Instructions for the task:
Could you transcribe every record below exactly as it stands?

Available data:

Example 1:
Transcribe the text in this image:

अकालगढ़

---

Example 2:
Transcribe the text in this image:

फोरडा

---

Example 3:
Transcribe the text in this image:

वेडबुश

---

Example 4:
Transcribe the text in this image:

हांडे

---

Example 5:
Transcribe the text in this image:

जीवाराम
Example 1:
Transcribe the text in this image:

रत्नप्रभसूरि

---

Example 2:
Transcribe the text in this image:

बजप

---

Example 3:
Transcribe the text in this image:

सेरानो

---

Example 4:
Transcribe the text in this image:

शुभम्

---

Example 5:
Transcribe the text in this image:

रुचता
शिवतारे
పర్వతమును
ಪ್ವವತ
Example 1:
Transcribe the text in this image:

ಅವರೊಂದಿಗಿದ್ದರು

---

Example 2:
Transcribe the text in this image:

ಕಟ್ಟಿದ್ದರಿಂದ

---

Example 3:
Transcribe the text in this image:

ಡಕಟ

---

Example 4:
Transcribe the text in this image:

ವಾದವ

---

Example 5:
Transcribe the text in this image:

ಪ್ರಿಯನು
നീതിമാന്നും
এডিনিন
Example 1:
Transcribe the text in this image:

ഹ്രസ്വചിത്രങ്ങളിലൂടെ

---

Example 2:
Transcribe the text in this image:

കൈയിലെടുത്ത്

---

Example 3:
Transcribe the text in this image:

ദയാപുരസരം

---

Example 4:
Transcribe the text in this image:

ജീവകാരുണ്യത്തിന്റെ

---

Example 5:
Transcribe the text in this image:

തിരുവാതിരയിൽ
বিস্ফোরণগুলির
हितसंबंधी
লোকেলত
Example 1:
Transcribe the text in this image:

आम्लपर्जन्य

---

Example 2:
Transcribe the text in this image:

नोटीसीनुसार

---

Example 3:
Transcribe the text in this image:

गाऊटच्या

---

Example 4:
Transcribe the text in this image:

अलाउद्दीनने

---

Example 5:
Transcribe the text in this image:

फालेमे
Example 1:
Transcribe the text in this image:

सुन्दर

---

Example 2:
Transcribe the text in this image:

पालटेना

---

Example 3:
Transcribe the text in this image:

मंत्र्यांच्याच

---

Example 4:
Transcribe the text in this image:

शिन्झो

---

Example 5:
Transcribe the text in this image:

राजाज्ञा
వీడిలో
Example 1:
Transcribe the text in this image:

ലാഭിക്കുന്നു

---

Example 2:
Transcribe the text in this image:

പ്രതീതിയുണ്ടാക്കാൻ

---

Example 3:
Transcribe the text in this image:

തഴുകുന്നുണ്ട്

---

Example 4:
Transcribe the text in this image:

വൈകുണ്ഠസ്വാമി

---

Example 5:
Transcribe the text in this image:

Answer section:
Example 1:
Transcribe the text in this image:

अकालगढ़

---

Example 2:
Transcribe the text in this image:

फोरडा

---

Example 3:
Transcribe the text in this image:

वेडबुश

---

Example 4:
Transcribe the text in this image:

हांडे

---

Example 5:
Transcribe the text in this image:

जीवाराम
Example 1:
Transcribe the text in this image:

रत्नप्रभसूरि

---

Example 2:
Transcribe the text in this image:

बजप

---

Example 3:
Transcribe the text in this image:

सेरानो

---

Example 4:
Transcribe the text in this image:

शुभम्

---

Example 5:
Transcribe the text in this image:

रुचता
शिवतारे
పర్వతమును
ಪ್ವವತ
Example 1:
Transcribe the text in this image:

ಅವರೊಂದಿಗಿದ್ದರು

---

Example 2:
Transcribe the text in this image:

ಕಟ್ಟಿದ್ದರಿಂದ

---

Example 3:
Transcribe the text in this image:

ಡಕಟ

---

Example 4:
Transcribe the text in this image:

ವಾದವ

---

Example 5:
Transcribe the text in this image:

ಪ್ರಿಯನು
നീതിമാന്നും
এডিনিন
Example 1:
Transcribe the text in this image:

ഹ്രസ്വചിത്രങ്ങളിലൂടെ

---

Example 2:
Transcribe the text in this image:

കൈയിലെടുത്ത്

---

Example 3:
Transcribe the text in this image:

ദയാപുരസരം

---

Example 4:
Transcribe the text in this image:

ജീവകാരുണ്യത്തിന്റെ

---

Example 5:
Transcribe the text in this image:

തിരുവാതിരയിൽ
বিস্ফোরণগুলির
हितसंबंधी
লোকেলত
Example 1:
Transcribe the text in this image:

आम्लपर्जन्य

---

Example 2:
Transcribe the text in this image:

नोटीसीनुसार

---

Example 3:
Transcribe the text in this image:

गाऊटच्या

---

Example 4:
Transcribe the text in this image:

अलाउद्दीनने

---

Example 5:
Transcribe the text in this image:

फालेमे
Example 1:
Transcribe the text in this image:

सुन्दर

---

Example 2:
Transcribe the text in this image:

पालटेना

---

Example 3:
Transcribe the text in this image:

मंत्र्यांच्याच

---

Example 4:
Transcribe the text in this image:

शिन्झो

---

Example 5:
Transcribe the text in this image:

राजाज्ञा
వీడిలో
Example 1:
Transcribe the text in this image:

ലാഭിക്കുന്നു

---

Example 2:
Transcribe the text in this image:

പ്രതീതിയുണ്ടാക്കാൻ

---

Example 3:
Transcribe the text in this image:

തഴുകുന്നുണ്ട്

---

Example 4:
Transcribe the text in this image:

വൈകുണ്ഠസ്വാമി

---

Example 5:
Transcribe the text in this image:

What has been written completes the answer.